Stored data
------------------------------------------------------------------------
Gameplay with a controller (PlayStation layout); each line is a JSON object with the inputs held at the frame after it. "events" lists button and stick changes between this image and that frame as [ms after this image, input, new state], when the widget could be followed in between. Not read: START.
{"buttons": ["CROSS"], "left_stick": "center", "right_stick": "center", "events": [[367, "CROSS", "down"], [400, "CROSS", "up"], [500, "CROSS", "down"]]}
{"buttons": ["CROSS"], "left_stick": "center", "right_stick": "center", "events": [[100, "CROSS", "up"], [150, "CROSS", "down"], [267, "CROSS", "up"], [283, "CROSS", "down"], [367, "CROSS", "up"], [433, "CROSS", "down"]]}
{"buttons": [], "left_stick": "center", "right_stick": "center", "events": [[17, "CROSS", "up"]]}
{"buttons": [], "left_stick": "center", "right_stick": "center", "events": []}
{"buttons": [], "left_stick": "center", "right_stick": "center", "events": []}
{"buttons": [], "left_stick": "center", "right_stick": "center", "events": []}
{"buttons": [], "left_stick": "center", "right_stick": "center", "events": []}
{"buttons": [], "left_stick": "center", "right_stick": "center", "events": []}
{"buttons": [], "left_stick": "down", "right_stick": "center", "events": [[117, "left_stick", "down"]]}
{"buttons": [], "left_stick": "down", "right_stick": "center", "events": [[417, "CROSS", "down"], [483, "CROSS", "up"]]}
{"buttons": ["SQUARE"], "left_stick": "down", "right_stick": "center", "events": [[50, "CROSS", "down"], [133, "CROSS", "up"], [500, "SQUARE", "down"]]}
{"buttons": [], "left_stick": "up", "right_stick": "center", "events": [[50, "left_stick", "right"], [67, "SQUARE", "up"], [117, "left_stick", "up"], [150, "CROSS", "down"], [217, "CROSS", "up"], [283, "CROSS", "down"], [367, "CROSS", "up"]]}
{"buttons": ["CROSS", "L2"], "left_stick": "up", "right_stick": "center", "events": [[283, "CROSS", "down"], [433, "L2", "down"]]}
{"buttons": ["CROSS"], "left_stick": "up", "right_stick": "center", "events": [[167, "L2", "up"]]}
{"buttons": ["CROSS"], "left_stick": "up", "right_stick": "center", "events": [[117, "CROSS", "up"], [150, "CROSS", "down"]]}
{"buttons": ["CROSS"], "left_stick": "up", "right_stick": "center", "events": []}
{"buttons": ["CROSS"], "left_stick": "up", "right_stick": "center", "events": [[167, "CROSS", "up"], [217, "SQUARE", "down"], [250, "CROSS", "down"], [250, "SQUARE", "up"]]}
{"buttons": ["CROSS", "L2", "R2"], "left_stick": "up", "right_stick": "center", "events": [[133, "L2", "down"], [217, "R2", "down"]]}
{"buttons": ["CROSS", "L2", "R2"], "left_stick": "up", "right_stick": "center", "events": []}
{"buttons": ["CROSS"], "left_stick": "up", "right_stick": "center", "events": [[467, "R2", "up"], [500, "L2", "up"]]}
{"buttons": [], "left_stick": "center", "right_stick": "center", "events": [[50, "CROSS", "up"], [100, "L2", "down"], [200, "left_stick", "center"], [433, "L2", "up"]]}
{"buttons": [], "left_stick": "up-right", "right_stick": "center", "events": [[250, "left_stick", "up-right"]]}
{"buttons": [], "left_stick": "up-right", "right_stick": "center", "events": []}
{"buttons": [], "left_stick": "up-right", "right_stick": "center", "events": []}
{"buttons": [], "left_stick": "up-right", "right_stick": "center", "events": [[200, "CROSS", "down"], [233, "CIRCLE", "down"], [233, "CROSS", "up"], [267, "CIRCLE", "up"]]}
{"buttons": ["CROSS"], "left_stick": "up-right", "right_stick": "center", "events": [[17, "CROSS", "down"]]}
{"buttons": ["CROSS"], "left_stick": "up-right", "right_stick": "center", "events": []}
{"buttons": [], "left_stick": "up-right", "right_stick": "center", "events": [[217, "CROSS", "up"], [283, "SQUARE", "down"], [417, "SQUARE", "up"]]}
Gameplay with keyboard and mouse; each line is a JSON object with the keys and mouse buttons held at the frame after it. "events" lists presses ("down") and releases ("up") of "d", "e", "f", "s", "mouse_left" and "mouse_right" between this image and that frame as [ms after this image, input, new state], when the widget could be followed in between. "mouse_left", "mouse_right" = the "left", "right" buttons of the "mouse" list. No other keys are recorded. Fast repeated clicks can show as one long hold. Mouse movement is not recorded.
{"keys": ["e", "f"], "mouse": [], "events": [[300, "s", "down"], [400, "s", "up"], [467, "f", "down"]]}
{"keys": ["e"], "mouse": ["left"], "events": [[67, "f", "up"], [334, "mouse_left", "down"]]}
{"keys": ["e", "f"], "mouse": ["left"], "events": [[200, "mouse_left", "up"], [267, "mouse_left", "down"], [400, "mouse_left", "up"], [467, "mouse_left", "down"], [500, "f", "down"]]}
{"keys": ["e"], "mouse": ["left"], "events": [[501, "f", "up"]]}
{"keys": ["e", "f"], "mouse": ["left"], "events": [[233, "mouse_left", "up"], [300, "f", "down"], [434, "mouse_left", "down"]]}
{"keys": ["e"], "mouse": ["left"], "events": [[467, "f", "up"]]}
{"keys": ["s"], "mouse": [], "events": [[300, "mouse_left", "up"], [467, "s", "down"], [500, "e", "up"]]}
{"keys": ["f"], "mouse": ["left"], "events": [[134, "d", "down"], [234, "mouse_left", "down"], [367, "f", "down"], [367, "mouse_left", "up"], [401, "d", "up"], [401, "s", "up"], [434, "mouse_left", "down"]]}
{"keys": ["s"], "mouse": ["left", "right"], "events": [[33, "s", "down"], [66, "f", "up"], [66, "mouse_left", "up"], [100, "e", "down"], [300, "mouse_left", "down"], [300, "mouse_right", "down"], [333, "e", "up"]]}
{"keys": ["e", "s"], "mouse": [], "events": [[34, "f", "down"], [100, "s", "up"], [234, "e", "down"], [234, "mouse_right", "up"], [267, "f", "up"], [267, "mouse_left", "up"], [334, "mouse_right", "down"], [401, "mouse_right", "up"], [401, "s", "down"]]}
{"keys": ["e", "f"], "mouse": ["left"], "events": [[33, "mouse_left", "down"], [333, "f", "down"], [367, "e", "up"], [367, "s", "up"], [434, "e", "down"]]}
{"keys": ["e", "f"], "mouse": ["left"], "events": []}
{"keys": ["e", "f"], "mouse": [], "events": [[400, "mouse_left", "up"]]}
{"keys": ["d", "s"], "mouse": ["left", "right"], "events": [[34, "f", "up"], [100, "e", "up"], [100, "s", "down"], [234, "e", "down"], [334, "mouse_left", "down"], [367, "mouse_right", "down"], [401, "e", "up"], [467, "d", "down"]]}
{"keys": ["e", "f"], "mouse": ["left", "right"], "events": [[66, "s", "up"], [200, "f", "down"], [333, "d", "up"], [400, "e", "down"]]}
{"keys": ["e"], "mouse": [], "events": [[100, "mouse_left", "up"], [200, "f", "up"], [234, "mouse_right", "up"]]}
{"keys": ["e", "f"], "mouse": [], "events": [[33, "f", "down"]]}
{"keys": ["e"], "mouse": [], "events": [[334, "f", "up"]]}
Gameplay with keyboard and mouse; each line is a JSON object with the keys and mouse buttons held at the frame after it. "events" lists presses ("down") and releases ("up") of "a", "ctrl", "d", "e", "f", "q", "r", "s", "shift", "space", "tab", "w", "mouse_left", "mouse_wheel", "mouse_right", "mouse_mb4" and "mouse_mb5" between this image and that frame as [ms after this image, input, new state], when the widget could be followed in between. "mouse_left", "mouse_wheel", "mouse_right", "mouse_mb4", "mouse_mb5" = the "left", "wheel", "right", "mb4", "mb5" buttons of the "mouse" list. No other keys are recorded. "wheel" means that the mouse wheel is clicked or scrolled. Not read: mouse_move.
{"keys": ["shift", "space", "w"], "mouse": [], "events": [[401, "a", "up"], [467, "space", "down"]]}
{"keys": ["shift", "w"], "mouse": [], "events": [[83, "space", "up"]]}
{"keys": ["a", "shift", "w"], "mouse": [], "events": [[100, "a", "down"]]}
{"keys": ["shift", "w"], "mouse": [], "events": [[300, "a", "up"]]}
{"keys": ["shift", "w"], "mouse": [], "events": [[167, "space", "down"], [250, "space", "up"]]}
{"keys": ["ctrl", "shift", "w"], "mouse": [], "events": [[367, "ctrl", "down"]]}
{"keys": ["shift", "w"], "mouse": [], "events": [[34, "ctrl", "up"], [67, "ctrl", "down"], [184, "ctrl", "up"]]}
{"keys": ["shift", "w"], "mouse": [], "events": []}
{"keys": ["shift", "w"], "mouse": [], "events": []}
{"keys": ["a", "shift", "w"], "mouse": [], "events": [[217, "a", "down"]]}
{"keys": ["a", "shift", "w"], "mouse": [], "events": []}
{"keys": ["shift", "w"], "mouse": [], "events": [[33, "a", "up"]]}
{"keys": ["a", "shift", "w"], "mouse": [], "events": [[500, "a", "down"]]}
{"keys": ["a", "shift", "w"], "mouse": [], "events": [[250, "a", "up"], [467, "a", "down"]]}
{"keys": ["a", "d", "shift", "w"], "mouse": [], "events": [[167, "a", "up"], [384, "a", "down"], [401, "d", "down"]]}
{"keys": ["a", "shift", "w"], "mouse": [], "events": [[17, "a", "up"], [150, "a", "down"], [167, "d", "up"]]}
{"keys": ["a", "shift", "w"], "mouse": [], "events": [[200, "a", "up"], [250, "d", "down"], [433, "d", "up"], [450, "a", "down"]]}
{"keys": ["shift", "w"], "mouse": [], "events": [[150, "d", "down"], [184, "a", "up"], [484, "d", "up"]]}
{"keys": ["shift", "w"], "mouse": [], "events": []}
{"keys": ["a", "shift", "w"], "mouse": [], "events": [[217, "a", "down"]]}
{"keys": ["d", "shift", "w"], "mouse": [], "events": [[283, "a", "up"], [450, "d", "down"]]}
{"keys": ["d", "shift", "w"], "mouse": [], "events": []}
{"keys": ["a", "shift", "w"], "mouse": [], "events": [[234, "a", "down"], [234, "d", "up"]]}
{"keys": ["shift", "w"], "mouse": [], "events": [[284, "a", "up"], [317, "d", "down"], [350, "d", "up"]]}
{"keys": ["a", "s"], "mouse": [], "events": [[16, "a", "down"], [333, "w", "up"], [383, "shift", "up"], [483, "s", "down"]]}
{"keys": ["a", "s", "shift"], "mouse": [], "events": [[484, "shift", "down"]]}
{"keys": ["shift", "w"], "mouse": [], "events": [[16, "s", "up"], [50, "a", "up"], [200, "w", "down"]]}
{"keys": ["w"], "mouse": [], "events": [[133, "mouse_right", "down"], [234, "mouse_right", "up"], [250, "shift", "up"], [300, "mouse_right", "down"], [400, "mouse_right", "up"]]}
------------------------------------------------------------------------
What the task requires: Look for the word "SQUARE" in the data, then return every line that contains it.

Solution to the exercise:
{"buttons": ["SQUARE"], "left_stick": "down", "right_stick": "center", "events": [[50, "CROSS", "down"], [133, "CROSS", "up"], [500, "SQUARE", "down"]]}
{"buttons": [], "left_stick": "up", "right_stick": "center", "events": [[50, "left_stick", "right"], [67, "SQUARE", "up"], [117, "left_stick", "up"], [150, "CROSS", "down"], [217, "CROSS", "up"], [283, "CROSS", "down"], [367, "CROSS", "up"]]}
{"buttons": ["CROSS"], "left_stick": "up", "right_stick": "center", "events": [[167, "CROSS", "up"], [217, "SQUARE", "down"], [250, "CROSS", "down"], [250, "SQUARE", "up"]]}
{"buttons": [], "left_stick": "up-right", "right_stick": "center", "events": [[217, "CROSS", "up"], [283, "SQUARE", "down"], [417, "SQUARE", "up"]]}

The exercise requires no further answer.